Please copy the listing below, swapping every instance of "clock" for "watch" and leaving the rest unchanged.

· · · · · · ·

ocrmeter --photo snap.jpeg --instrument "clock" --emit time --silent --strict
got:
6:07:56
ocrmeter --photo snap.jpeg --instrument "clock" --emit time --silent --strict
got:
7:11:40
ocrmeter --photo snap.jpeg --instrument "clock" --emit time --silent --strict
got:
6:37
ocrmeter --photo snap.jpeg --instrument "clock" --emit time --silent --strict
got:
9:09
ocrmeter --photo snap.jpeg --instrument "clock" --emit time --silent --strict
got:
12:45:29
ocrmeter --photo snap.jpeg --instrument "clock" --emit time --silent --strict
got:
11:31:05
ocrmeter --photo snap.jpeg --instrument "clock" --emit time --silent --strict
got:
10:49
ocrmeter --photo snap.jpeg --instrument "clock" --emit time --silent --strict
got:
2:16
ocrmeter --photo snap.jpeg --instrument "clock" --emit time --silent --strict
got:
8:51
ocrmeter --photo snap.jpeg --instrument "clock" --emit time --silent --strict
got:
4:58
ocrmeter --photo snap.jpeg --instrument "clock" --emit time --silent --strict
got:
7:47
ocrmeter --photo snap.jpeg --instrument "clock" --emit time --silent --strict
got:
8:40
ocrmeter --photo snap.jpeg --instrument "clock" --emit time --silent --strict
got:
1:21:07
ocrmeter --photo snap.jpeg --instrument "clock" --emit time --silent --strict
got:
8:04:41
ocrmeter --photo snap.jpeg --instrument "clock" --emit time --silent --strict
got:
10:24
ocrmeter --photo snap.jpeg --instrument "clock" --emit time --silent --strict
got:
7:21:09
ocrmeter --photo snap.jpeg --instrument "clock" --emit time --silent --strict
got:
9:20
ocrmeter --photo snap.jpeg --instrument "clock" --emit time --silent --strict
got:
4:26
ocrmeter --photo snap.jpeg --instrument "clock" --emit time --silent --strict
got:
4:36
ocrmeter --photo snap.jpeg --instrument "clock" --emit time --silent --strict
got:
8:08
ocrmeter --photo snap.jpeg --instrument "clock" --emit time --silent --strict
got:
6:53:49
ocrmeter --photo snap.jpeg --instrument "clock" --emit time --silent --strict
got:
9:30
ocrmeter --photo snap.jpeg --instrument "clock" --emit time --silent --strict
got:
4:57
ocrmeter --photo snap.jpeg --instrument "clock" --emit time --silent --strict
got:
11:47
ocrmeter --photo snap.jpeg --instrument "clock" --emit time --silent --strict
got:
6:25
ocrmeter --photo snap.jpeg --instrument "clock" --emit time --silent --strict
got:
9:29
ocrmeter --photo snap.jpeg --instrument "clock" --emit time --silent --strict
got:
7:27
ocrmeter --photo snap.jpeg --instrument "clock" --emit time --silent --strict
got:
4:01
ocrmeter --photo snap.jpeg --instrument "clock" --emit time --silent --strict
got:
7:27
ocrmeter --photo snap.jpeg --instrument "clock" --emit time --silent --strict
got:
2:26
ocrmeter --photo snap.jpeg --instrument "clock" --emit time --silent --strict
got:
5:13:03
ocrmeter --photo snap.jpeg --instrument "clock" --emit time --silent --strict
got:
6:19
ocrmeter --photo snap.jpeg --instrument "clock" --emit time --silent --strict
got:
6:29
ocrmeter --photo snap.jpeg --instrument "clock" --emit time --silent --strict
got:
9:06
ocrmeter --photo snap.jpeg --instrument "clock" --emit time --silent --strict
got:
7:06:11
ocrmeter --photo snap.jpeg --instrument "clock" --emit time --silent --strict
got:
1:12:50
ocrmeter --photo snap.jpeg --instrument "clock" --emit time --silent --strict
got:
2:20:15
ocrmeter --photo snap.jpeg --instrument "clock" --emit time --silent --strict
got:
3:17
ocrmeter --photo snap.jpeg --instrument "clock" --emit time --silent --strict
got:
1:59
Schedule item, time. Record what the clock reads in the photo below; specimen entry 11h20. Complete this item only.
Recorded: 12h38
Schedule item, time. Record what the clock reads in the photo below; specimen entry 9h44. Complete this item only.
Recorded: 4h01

· · · · · · ·

| Solved exercise |
ocrmeter --photo snap.jpeg --instrument "watch" --emit time --silent --strict
got:
6:07:56
ocrmeter --photo snap.jpeg --instrument "watch" --emit time --silent --strict
got:
7:11:40
ocrmeter --photo snap.jpeg --instrument "watch" --emit time --silent --strict
got:
6:37
ocrmeter --photo snap.jpeg --instrument "watch" --emit time --silent --strict
got:
9:09
ocrmeter --photo snap.jpeg --instrument "watch" --emit time --silent --strict
got:
12:45:29
ocrmeter --photo snap.jpeg --instrument "watch" --emit time --silent --strict
got:
11:31:05
ocrmeter --photo snap.jpeg --instrument "watch" --emit time --silent --strict
got:
10:49
ocrmeter --photo snap.jpeg --instrument "watch" --emit time --silent --strict
got:
2:16
ocrmeter --photo snap.jpeg --instrument "watch" --emit time --silent --strict
got:
8:51
ocrmeter --photo snap.jpeg --instrument "watch" --emit time --silent --strict
got:
4:58
ocrmeter --photo snap.jpeg --instrument "watch" --emit time --silent --strict
got:
7:47
ocrmeter --photo snap.jpeg --instrument "watch" --emit time --silent --strict
got:
8:40
ocrmeter --photo snap.jpeg --instrument "watch" --emit time --silent --strict
got:
1:21:07
ocrmeter --photo snap.jpeg --instrument "watch" --emit time --silent --strict
got:
8:04:41
ocrmeter --photo snap.jpeg --instrument "watch" --emit time --silent --strict
got:
10:24
ocrmeter --photo snap.jpeg --instrument "watch" --emit time --silent --strict
got:
7:21:09
ocrmeter --photo snap.jpeg --instrument "watch" --emit time --silent --strict
got:
9:20
ocrmeter --photo snap.jpeg --instrument "watch" --emit time --silent --strict
got:
4:26
ocrmeter --photo snap.jpeg --instrument "watch" --emit time --silent --strict
got:
4:36
ocrmeter --photo snap.jpeg --instrument "watch" --emit time --silent --strict
got:
8:08
ocrmeter --photo snap.jpeg --instrument "watch" --emit time --silent --strict
got:
6:53:49
ocrmeter --photo snap.jpeg --instrument "watch" --emit time --silent --strict
got:
9:30
ocrmeter --photo snap.jpeg --instrument "watch" --emit time --silent --strict
got:
4:57
ocrmeter --photo snap.jpeg --instrument "watch" --emit time --silent --strict
got:
11:47
ocrmeter --photo snap.jpeg --instrument "watch" --emit time --silent --strict
got:
6:25
ocrmeter --photo snap.jpeg --instrument "watch" --emit time --silent --strict
got:
9:29
ocrmeter --photo snap.jpeg --instrument "watch" --emit time --silent --strict
got:
7:27
ocrmeter --photo snap.jpeg --instrument "watch" --emit time --silent --strict
got:
4:01
ocrmeter --photo snap.jpeg --instrument "watch" --emit time --silent --strict
got:
7:27
ocrmeter --photo snap.jpeg --instrument "watch" --emit time --silent --strict
got:
2:26
ocrmeter --photo snap.jpeg --instrument "watch" --emit time --silent --strict
got:
5:13:03
ocrmeter --photo snap.jpeg --instrument "watch" --emit time --silent --strict
got:
6:19
ocrmeter --photo snap.jpeg --instrument "watch" --emit time --silent --strict
got:
6:29
ocrmeter --photo snap.jpeg --instrument "watch" --emit time --silent --strict
got:
9:06
ocrmeter --photo snap.jpeg --instrument "watch" --emit time --silent --strict
got:
7:06:11
ocrmeter --photo snap.jpeg --instrument "watch" --emit time --silent --strict
got:
1:12:50
ocrmeter --photo snap.jpeg --instrument "watch" --emit time --silent --strict
got:
2:20:15
ocrmeter --photo snap.jpeg --instrument "watch" --emit time --silent --strict
got:
3:17
ocrmeter --photo snap.jpeg --instrument "watch" --emit time --silent --strict
got:
1:59
Schedule item, time. Record what the watch reads in the photo below; specimen entry 11h20. Complete this item only.
Recorded: 12h38
Schedule item, time. Record what the watch reads in the photo below; specimen entry 9h44. Complete this item only.
Recorded: 4h01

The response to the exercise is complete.